▶ _Stored data entries_:
· · · · ·

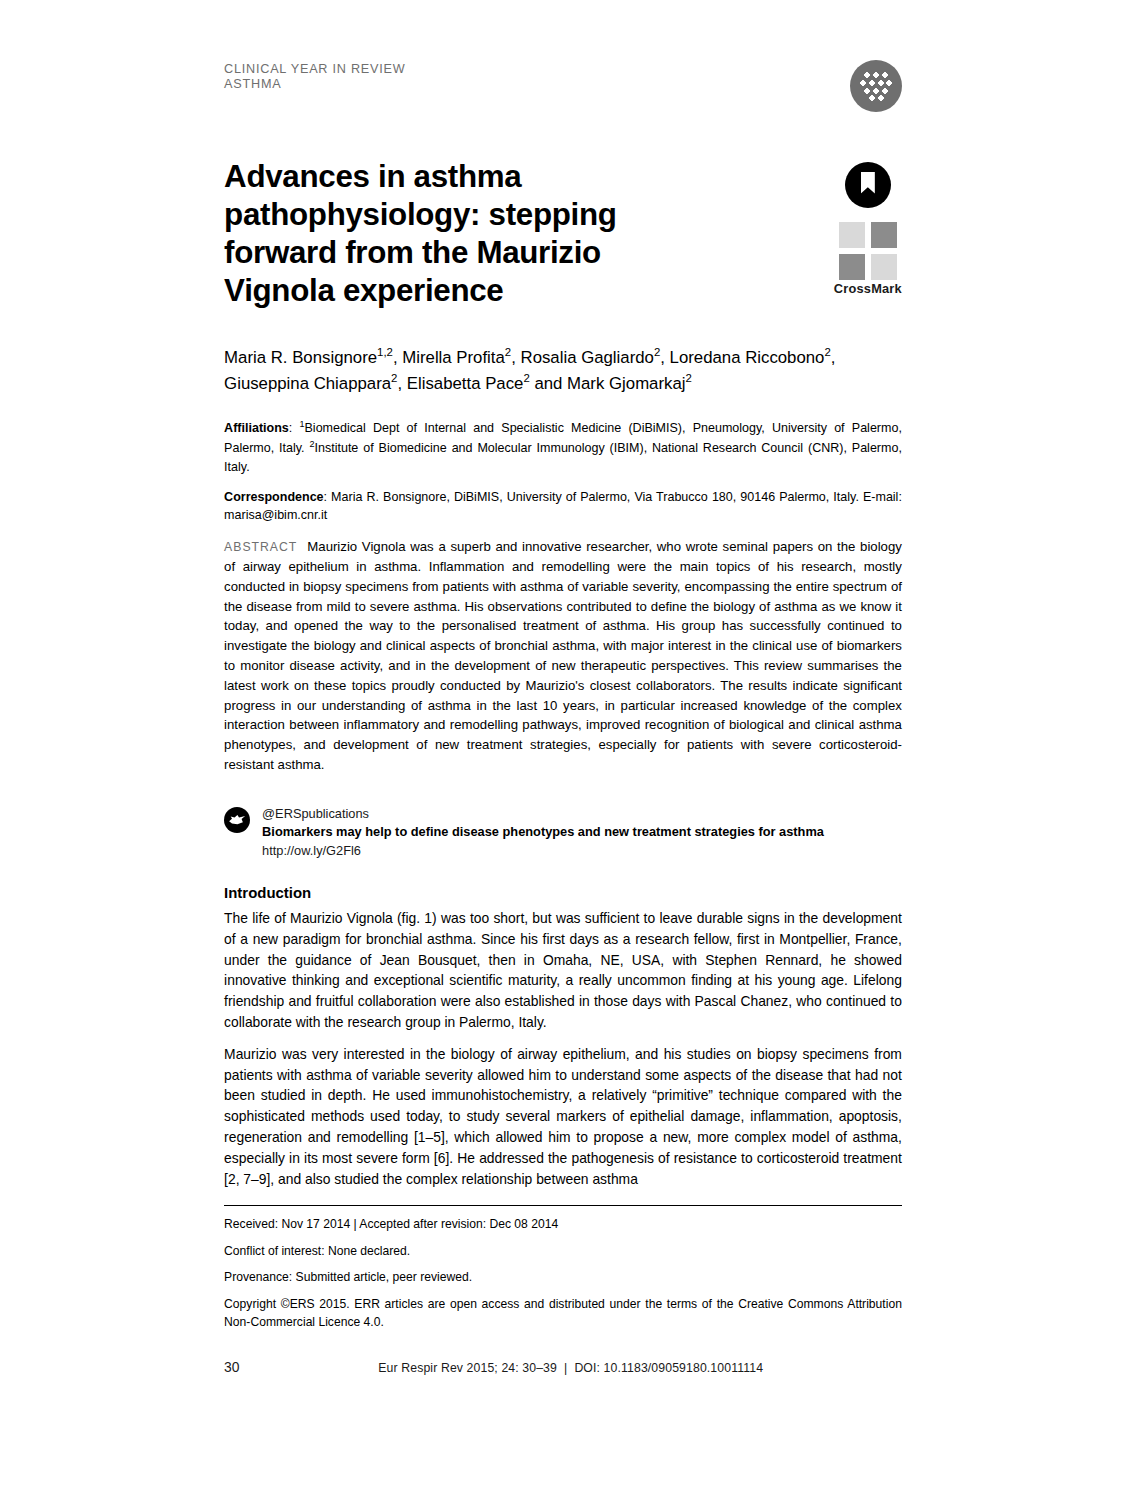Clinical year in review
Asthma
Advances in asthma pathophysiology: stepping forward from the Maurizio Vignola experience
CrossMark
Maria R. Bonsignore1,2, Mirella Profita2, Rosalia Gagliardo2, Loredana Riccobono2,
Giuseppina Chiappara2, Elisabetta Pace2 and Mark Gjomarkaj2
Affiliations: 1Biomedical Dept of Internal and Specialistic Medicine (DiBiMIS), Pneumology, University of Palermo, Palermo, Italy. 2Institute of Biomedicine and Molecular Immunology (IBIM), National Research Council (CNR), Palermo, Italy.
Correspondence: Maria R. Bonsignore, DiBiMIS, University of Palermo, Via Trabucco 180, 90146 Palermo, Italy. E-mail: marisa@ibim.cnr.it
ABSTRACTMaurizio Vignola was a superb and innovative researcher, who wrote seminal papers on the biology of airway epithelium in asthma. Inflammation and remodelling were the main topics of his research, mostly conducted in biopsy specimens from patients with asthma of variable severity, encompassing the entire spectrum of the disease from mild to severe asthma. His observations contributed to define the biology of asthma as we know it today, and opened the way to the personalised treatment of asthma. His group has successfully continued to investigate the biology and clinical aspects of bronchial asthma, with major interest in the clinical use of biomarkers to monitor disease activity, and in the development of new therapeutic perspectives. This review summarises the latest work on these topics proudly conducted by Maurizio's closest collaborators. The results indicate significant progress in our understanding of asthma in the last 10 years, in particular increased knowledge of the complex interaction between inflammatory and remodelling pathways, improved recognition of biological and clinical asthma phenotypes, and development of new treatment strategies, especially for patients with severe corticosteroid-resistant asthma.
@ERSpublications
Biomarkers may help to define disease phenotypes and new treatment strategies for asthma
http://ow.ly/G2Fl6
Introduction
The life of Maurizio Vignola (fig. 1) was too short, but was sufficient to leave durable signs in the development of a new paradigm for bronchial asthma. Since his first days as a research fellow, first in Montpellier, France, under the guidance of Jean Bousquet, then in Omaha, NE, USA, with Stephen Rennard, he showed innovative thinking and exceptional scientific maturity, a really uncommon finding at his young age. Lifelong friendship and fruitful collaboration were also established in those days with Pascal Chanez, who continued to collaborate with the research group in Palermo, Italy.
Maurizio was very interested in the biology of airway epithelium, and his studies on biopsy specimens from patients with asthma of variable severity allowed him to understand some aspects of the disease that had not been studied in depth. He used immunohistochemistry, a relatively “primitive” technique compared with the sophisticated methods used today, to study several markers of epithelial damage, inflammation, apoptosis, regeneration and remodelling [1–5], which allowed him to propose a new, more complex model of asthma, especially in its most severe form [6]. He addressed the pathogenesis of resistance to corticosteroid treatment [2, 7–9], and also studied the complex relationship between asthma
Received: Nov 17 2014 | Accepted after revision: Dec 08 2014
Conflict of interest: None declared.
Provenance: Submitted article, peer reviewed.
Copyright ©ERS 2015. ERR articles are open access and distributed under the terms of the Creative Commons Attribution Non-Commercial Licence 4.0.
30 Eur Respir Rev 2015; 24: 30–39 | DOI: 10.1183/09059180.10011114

· · · · ·

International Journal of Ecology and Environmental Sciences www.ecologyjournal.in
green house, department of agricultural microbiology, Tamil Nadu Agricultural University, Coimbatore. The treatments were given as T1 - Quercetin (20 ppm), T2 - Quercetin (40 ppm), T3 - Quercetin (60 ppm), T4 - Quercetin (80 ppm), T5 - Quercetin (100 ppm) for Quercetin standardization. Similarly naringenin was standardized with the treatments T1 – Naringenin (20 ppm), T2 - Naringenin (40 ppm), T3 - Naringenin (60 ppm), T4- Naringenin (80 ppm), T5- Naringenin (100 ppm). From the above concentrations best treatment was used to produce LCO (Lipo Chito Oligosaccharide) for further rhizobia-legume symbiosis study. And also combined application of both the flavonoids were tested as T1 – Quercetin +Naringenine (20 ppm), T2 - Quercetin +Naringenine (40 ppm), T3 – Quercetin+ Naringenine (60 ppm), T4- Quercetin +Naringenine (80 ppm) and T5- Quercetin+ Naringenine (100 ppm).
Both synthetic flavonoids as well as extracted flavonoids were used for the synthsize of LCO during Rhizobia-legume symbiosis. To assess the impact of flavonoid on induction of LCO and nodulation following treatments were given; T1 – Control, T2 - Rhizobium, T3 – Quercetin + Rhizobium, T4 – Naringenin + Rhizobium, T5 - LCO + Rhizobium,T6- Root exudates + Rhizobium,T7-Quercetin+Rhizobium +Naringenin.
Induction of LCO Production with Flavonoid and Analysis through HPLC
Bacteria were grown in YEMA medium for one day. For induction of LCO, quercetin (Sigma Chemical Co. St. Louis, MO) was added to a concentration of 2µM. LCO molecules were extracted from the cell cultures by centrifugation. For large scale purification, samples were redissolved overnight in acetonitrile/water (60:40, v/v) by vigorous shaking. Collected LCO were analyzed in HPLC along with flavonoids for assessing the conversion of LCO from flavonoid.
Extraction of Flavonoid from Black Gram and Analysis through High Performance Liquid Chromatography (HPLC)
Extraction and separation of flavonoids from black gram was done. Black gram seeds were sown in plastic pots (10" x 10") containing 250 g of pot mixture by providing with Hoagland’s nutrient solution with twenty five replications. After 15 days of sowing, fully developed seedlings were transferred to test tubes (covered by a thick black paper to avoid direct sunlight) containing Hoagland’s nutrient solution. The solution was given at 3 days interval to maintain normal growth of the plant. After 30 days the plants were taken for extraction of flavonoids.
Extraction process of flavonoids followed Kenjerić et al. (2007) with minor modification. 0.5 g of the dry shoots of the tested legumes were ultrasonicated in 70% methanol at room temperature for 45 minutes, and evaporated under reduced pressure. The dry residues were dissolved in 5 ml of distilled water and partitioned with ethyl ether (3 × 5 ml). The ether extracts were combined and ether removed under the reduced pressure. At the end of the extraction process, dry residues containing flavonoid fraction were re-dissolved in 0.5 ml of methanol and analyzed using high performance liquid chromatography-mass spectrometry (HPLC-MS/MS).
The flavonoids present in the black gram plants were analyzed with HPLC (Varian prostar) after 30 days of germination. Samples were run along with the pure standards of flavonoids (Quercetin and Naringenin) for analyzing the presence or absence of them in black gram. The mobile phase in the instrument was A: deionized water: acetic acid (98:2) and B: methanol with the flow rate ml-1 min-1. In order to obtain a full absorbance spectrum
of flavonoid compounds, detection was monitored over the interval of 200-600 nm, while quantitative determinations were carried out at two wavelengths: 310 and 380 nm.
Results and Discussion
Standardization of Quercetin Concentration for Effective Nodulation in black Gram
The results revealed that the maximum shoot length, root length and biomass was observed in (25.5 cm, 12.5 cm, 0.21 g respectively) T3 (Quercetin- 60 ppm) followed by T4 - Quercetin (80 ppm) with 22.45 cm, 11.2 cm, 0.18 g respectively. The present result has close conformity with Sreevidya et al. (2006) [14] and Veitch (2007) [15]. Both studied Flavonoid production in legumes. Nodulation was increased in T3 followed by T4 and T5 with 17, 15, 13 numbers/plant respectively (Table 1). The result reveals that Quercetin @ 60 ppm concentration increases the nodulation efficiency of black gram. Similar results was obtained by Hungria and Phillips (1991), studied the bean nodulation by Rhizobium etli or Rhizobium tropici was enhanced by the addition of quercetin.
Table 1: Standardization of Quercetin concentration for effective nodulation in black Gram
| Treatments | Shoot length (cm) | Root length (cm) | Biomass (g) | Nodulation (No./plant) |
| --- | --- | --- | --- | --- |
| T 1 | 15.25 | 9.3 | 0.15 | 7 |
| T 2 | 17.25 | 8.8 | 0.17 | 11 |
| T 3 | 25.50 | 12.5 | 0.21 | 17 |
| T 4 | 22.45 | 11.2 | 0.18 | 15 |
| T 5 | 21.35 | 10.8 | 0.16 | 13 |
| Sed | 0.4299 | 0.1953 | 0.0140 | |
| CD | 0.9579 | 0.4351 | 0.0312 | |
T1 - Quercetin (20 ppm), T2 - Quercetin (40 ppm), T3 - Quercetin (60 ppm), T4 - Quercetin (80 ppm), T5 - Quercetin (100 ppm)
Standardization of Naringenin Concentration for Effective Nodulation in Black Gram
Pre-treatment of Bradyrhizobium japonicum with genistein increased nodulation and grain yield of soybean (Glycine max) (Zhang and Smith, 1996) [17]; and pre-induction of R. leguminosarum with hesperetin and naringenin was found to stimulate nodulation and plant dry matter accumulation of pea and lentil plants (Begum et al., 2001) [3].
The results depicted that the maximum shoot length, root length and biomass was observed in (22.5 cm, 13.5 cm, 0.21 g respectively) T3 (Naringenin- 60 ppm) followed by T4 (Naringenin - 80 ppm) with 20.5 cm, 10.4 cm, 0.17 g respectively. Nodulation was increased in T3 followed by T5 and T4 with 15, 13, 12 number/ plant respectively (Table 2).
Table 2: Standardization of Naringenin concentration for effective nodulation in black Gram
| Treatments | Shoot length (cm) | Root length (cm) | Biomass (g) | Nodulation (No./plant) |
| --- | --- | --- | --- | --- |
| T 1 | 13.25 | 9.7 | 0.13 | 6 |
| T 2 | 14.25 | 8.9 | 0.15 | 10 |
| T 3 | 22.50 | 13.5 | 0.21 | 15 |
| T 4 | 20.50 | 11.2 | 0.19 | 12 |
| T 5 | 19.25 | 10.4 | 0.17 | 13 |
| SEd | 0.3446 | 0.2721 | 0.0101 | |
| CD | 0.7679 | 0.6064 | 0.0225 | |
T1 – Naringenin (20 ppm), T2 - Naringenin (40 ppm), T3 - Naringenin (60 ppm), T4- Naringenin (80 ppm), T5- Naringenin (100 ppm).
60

· · · · ·

▶ _What you need to do_: Copy out all the lines of the records that include "Analysis".

▶ _Answer section_:
Induction of LCO Production with Flavonoid and Analysis through HPLC
Extraction of Flavonoid from Black Gram and Analysis through High Performance Liquid Chromatography (HPLC)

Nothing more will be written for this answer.